Contenu de la décision



Loi sur les relations de travail
dans la fonction publique,
L.R.C. (1985), ch. P-35

Coat of Arms - Armoiries
  • Date:  2005-06-30
  • Dossier:  166-02-32749
  • Référence:  2005 CRTFP 67

Devant un arbitre de grief



ENTRE

CRAIG PURCHASE

fonctionnaire s'estimant lésé

et

CONSEIL DU TRÉSOR
(Service correctionnel du Canada)

employeur

Répertorié
Purchase c. Conseil du Trésor (Service correctionnel du Canada)

Dans l'affaire d'un grief renvoyé à l'arbitrage en vertu de l'article 92 de la Loi sur les relations de travail dans la fonction publique, L.R.C. (1985), ch. P-35

MOTIFS DE DÉCISION

Devant : Léo Paul Guindon, arbitre de grief

Pour le fonctionnaire s'estimant lésé : John Mancini, UNION OF CANADIAN CORRECTIONAL OFFICERS-SYNDICAT DES AGENTS CORRECTIONNELS DU CANADA-CSN

Pour l'employeur : Anne Marie Lebel, stagiaire en droit


Affaire entendue à Moncton (N. B.),
les 20 et 21 octobre 2004.
Traduction de la C.R.T.F.P.


Grief renvoyé à l'arbitrage

[1]   Craig Purchase, un agent correctionnel CX-02, travaille au pénitencier Dorchester pour le Service correctionnel du Canada (SCC) depuis janvier 1998. Le 9 septembre 2002, il a présenté un grief parce qu’on ne lui avait pas offert un quart d’heures supplémentaires pour le 3 septembre 2002.

[2]   Le 1er avril 2005, la Loi sur les relations de travail dans la fonction publique, édictée par l’article 2 de la Loi sur la modernisation de la fonction publique, L.C. 2003, ch. 22, a été proclamée en vigueur.
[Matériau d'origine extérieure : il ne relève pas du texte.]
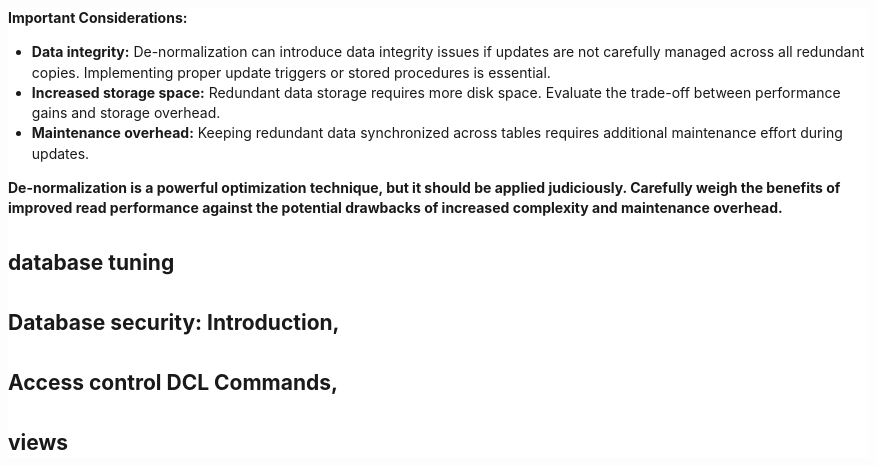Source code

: **Important Considerations:**

* **Data integrity:**  De-normalization can introduce data integrity issues if updates are not carefully managed across all redundant copies. Implementing proper update triggers or stored procedures is essential.
* **Increased storage space:** Redundant data storage requires more disk space. Evaluate the trade-off between performance gains and storage overhead.
* **Maintenance overhead:** Keeping redundant data synchronized across tables requires additional maintenance effort during updates.

**De-normalization is a powerful optimization technique, but it should be applied judiciously. Carefully weigh the benefits of improved read performance against the potential drawbacks of increased complexity and maintenance overhead.**

##  database tuning
## Database security: Introduction,
##  Access control DCL Commands,
##  views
En vertu de l’article 61 de la Loi sur la modernisation de la fonction publique, je continue d’être saisi de ce renvoi à l’arbitrage, qui doit être traité conformément aux dispositions de la Loi sur les relations de travail dans la fonction publique, L.R.C. 1985, ch. P-35 (« l’ancienne Loi »).

Résumé de la preuve

[3]   Le grief est basé sur les dispositions suivantes de la convention collective entre le Conseil du Trésor et l’UNION OF CANADIAN CORRECTIONAL OFFICERS--SYNDICAT DES AGENTS CORRECTIONNELS DU CANADA--CSN (codes 601 et 651; date d’expiration : 31 mars 2002) (pièce G-1) :

...

21.10 Répartition des heures supplémentaires

Sous réserve des nécessités du service, l’Employeur fait tout effort raisonnable pour :

a)      répartir les heures supplémentaires de travail sur une base équitable parmi les employé-e-s qualifiés facilement disponibles,
b)      attribuer du travail en temps supplémentaire aux employé-e-s faisant partie du même groupe et niveau par rapport au poste à combler, p. ex. CX-1 à CX-1, CX-2 à CX-2, etc.,
     et
c)      donner aux employé-e-s, qui sont obligés de travailler des heures supplémentaires, un préavis suffisant de cette obligation.

...

 

26.10  Sous réserve des nécessités du service, l’Employeur fait tout effort raisonnable pour répartir, sur une base équitable, le travail sur les postes vacants du jour férié aux employés en congé férié payé qualifiés et facilement disponibles.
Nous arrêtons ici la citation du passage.